### [Texte à lire]
▼

Les politiques néolibérales déclinées en France depuis une trentaine d’années, ont comme axe la réduction du budget de l’État au profit du privé comme partout ailleurs sur la planète. Le diktat du supposé « équilibre budgétaire » s’est décliné par la mise en place de mesures d’austérité réduisant drastiquement les moyens de fonctionnement de l’ensemble des services publics.
Dans l’éducation nationale et l’enseignement supérieur, elles se traduisent notamment, par une réduction constante du nombre de postes, dégradant les conditions de travail et d’apprentissage. Depuis plusieurs années, le non-remplacement des collègues parti∙es à la retraite et la diminution du nombre de places des concours de recrutement pour les 1er et 2d degrés d’une part, le manque d’attractivité du métier dû, notamment, aux bas salaires et aux manques de moyens matériels de fonctionnement d’autre part, causent un déficit d’enseignant∙es .
À chaque rentrée scolaire, pour pourvoir les postes restés vacants dans les écoles, le ministère, soit recrute des professeur·es supplémentaires sur la liste complémentaire du concours, soit fait appel à des contractuel·les. Dans le premier cas, les professeur·es stagiaires reçoivent une formation et peuvent prétendre à une titularisation. Dans le deuxième cas, le contrat s’arrête à la fin de l’année scolaire et c’est le retour à la case Pôle emploi. Il s’agit donc d’un choix politique : créer des emplois pérennes ou généraliser la précarité.

▲

### [Consigne]
Recopiez en entier le texte sur le manque d’enseignants, sans en modifier un seul mot.

### [Entrées extraites]
▼

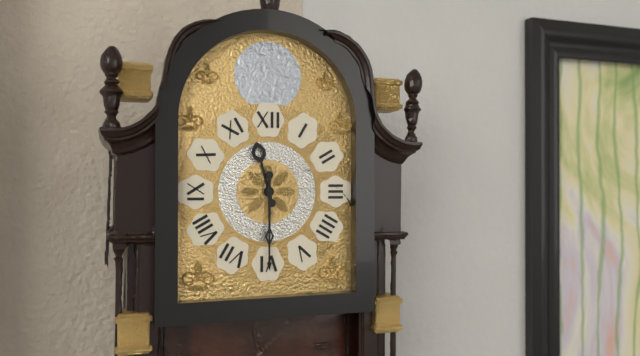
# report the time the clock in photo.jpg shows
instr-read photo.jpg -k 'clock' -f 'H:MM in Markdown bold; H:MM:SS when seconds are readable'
**11:30**
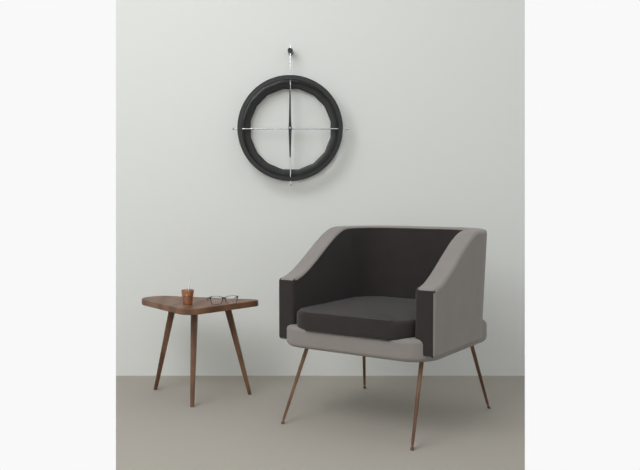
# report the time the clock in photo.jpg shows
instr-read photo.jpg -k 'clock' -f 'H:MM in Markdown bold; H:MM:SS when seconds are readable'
**6:00**
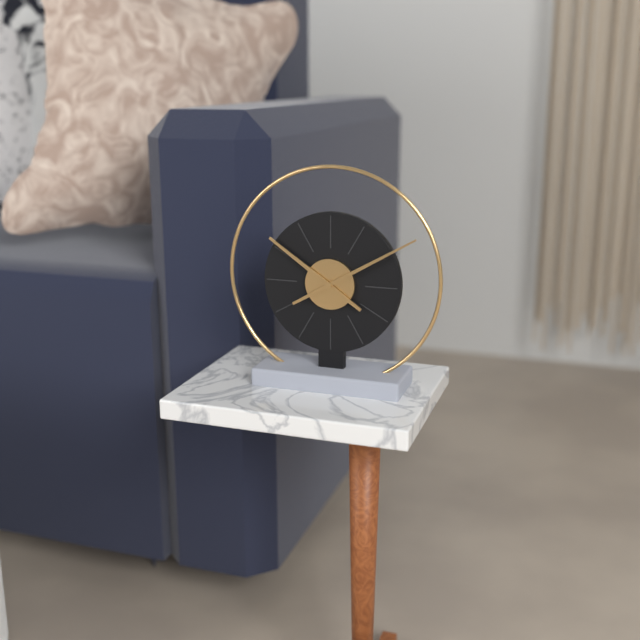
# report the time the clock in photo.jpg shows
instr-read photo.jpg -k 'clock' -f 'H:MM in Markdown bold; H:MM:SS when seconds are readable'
**10:10**
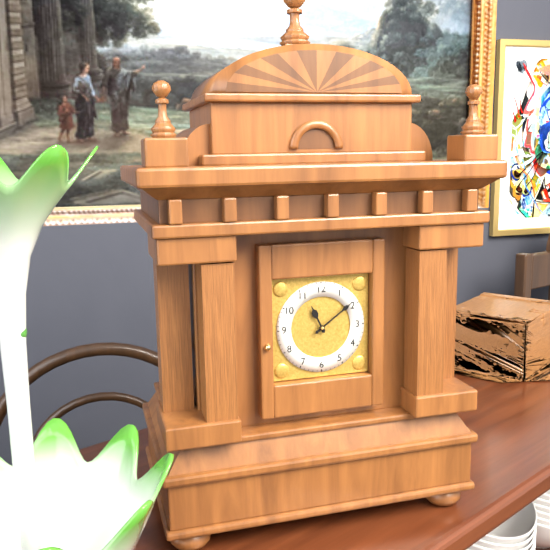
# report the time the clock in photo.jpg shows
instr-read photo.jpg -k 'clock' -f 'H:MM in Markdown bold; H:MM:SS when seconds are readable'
**11:09**
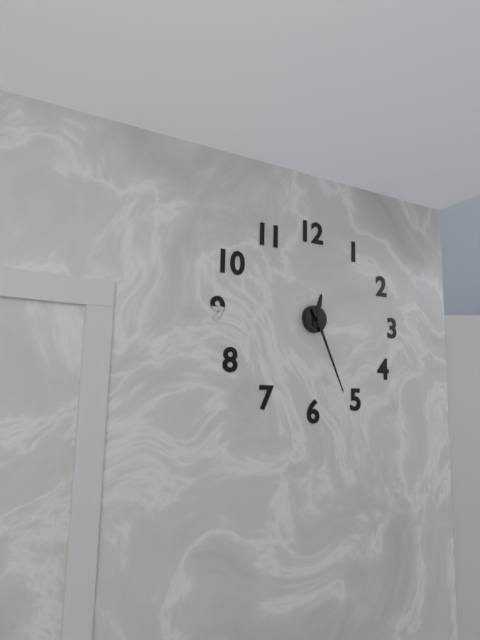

▲

### [Résultat attendu]
Les politiques néolibérales déclinées en France depuis une trentaine d’années, ont comme axe la réduction du budget de l’État au profit du privé comme partout ailleurs sur la planète. Le diktat du supposé « équilibre budgétaire » s’est décliné par la mise en place de mesures d’austérité réduisant drastiquement les moyens de fonctionnement de l’ensemble des services publics.
Dans l’éducation nationale et l’enseignement supérieur, elles se traduisent notamment, par une réduction constante du nombre de postes, dégradant les conditions de travail et d’apprentissage. Depuis plusieurs années, le non-remplacement des collègues parti∙es à la retraite et la diminution du nombre de places des concours de recrutement pour les 1er et 2d degrés d’une part, le manque d’attractivité du métier dû, notamment, aux bas salaires et aux manques de moyens matériels de fonctionnement d’autre part, causent un déficit d’enseignant∙es .
À chaque rentrée scolaire, pour pourvoir les postes restés vacants dans les écoles, le ministère, soit recrute des professeur·es supplémentaires sur la liste complémentaire du concours, soit fait appel à des contractuel·les. Dans le premier cas, les professeur·es stagiaires reçoivent une formation et peuvent prétendre à une titularisation. Dans le deuxième cas, le contrat s’arrête à la fin de l’année scolaire et c’est le retour à la case Pôle emploi. Il s’agit donc d’un choix politique : créer des emplois pérennes ou généraliser la précarité.